*What the task requires*
Count how many lines of the items below contain the string "heart", treating uppercase and lowercase as different, and reply with only that number.

*The records*
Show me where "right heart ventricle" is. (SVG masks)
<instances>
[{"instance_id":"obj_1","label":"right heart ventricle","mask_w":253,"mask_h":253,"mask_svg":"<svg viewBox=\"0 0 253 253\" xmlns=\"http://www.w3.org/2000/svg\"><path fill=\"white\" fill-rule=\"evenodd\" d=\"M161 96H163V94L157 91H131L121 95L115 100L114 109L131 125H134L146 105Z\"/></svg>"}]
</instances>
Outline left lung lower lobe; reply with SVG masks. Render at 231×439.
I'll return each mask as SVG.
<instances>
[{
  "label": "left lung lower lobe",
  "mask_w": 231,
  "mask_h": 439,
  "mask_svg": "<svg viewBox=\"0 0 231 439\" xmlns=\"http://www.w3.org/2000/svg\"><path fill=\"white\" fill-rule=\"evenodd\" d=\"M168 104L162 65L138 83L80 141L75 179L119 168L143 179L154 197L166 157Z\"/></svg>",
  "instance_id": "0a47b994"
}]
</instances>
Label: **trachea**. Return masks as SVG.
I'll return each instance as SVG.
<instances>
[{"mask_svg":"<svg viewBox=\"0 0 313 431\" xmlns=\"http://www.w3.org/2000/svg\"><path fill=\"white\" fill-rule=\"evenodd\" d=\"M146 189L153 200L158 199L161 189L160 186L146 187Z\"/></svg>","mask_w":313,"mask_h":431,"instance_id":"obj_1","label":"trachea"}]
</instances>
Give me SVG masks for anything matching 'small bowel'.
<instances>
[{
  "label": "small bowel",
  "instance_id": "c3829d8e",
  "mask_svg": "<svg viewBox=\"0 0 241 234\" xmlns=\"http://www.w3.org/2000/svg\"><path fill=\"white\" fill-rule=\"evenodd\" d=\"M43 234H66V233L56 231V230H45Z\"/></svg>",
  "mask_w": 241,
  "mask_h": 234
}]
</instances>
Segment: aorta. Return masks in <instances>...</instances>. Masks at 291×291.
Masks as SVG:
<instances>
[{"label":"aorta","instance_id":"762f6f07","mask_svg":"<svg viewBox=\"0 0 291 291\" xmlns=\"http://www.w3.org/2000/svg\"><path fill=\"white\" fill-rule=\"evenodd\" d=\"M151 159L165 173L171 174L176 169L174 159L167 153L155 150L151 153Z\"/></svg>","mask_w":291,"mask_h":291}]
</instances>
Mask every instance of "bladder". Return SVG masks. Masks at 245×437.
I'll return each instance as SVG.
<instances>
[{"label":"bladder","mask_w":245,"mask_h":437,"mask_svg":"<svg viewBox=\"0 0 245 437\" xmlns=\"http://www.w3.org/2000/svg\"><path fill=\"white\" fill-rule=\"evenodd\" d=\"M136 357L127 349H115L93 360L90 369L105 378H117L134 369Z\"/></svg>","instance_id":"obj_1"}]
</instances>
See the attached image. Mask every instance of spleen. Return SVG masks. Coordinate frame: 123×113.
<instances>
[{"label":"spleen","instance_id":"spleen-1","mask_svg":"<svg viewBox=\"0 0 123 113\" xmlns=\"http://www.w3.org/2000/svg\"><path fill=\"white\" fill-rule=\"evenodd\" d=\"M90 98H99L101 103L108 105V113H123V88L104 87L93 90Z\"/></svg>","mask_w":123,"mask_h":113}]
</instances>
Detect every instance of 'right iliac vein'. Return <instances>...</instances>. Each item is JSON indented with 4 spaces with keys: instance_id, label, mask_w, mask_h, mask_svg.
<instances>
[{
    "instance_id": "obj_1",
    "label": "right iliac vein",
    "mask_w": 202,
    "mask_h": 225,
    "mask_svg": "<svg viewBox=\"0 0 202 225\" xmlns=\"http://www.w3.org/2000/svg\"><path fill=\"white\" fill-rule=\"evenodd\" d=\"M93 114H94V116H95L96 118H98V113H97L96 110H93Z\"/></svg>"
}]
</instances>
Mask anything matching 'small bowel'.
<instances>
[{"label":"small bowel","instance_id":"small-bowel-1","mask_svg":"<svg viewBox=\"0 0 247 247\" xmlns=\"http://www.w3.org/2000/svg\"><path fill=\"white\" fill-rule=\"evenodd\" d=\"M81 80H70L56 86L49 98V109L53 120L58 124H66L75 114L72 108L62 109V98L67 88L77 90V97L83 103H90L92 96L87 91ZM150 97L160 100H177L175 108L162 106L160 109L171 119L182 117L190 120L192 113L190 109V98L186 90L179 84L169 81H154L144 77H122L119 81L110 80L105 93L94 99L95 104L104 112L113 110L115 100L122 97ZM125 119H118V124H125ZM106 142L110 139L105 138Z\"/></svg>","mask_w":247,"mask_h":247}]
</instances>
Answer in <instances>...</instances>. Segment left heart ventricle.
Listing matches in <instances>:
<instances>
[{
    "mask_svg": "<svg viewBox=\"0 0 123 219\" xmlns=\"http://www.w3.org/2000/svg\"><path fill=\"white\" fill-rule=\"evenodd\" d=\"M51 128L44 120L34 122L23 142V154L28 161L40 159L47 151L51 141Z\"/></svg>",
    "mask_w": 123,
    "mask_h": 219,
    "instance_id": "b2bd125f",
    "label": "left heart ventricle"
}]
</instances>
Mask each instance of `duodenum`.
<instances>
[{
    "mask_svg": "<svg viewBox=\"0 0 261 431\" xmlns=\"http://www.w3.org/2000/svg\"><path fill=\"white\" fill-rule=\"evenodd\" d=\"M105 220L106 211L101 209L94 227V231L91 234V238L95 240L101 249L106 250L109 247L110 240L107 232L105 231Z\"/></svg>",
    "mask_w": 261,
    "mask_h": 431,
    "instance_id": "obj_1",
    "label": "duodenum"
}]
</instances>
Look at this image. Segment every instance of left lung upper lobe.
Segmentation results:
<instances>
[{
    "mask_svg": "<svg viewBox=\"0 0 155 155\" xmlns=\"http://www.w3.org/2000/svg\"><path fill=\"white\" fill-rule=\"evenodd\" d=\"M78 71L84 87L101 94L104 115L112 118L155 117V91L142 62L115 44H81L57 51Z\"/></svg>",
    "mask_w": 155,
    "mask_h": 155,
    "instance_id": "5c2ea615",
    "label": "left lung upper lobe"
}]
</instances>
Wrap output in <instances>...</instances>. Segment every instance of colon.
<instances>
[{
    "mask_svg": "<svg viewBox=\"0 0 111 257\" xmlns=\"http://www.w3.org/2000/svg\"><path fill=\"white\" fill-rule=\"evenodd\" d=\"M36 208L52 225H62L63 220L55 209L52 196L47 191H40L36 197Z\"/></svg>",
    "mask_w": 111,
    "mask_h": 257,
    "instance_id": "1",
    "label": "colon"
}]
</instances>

*Reply*
4